* PETUNJUK A:
Bisakah paragraf dalam kutipan tentang berbelanja di Ginza yang diawali "Selain orang lokal" diringkas menjadi daftar poin tanpa menghilangkan fakta utamanya?

* KUTIPAN TEKS:
---*---
Selain orang lokal, tentunya turis juga mendominasi wilayah Ginza, tujuan mereka selain menikmati car free day, juga belanja di butik-butik ternama yang ada. Uniqlo dengan 12 lantai yang konon katanya paling besar ini juga jadi tujuan para turis termasuk kami 😀 Hal yang bikin gempor sebenernya adalah cari oleh-oleh untuk keluarga. Buat mama, kami sudah dapat di Osaka, nah buat anggota keluarga yang lain belum nemu. Alhasil di Uniqlo ini kami beli untuk keluarga dan beberapa orang yang kami anggap dekat. Di toko-toko di Jepang, untuk pembelian minimal 5000 yen bebas pajak. Enaknya klaim bebas pajak di Jepang langsung dipotong di toko, ngga perlu kayak di Singapura yang harus isi form terus baru diissue di bandara.
---*---
* DATA MASUKAN:
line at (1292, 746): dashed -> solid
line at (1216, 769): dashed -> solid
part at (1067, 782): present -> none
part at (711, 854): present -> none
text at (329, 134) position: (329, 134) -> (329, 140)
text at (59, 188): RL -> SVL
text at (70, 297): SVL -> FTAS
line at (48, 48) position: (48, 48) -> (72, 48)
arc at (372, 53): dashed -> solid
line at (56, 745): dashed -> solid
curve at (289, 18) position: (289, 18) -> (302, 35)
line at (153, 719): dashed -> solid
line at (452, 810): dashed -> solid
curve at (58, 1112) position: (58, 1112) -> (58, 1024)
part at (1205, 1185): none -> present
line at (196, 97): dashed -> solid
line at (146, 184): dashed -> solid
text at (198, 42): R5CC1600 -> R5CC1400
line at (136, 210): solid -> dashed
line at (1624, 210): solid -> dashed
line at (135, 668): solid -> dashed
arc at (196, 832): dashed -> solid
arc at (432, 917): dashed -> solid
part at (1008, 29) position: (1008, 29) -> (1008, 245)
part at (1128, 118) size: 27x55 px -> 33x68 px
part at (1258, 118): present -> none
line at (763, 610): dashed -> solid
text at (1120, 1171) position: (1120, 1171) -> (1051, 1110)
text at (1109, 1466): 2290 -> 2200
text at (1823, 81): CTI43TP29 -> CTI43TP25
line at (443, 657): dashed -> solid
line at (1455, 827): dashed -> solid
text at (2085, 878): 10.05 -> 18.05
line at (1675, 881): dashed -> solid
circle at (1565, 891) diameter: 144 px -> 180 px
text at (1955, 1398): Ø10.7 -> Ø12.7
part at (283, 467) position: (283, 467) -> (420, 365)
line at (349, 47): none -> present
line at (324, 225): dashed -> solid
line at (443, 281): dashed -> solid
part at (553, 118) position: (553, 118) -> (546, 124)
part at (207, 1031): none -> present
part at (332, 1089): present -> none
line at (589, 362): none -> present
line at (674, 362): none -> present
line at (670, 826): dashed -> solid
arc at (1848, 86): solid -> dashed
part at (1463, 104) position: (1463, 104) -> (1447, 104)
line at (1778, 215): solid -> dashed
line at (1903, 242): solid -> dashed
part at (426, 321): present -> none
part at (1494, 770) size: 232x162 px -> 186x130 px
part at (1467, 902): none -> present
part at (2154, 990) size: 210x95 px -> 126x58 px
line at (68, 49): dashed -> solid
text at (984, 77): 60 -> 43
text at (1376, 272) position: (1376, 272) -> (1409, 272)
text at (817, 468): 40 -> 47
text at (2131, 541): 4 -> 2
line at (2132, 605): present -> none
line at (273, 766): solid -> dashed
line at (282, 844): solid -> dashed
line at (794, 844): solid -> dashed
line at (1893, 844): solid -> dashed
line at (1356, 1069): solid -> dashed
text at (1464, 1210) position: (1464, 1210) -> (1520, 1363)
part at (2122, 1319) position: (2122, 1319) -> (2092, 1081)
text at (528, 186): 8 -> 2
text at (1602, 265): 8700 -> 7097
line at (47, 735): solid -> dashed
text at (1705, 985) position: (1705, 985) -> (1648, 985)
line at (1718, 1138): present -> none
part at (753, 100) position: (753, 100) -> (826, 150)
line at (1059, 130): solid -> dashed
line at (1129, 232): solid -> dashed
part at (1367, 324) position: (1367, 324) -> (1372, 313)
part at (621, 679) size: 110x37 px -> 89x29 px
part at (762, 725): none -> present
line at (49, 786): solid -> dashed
---*---
* PETUNJUK B:
Bisakah Anda menulis ulang daftar dari baris pertama hingga baris yang memuat "line at (153, 719): dashed -> solid", dengan mengganti nama "part" menjadi "komponen" dan membiarkan semua bagian lain tetap sama?

* JAWABAN LENGKAP A:
- Selain warga lokal, turis mendominasi Ginza untuk menikmati car free day dan berbelanja di butik-butik ternama.
- Uniqlo 12 lantai, yang konon paling besar, juga menjadi tujuan turis, termasuk penulis dan rombongannya.
- Bagian yang paling melelahkan adalah mencari oleh-oleh. Oleh-oleh untuk mama sudah didapat di Osaka, sedangkan untuk anggota keluarga lain belum.
- Akhirnya oleh-oleh untuk keluarga dan beberapa orang dekat dibeli di Uniqlo.
- Di toko-toko di Jepang, pembelian minimal 5000 yen bebas pajak. Potongannya langsung diberikan di toko, tidak seperti di Singapura yang mengharuskan pengisian formulir dan baru diproses di bandara.

* JAWABAN LENGKAP B:
line at (1292, 746): dashed -> solid
line at (1216, 769): dashed -> solid
komponen at (1067, 782): present -> none
komponen at (711, 854): present -> none
text at (329, 134) position: (329, 134) -> (329, 140)
text at (59, 188): RL -> SVL
text at (70, 297): SVL -> FTAS
line at (48, 48) position: (48, 48) -> (72, 48)
arc at (372, 53): dashed -> solid
line at (56, 745): dashed -> solid
curve at (289, 18) position: (289, 18) -> (302, 35)
line at (153, 719): dashed -> solid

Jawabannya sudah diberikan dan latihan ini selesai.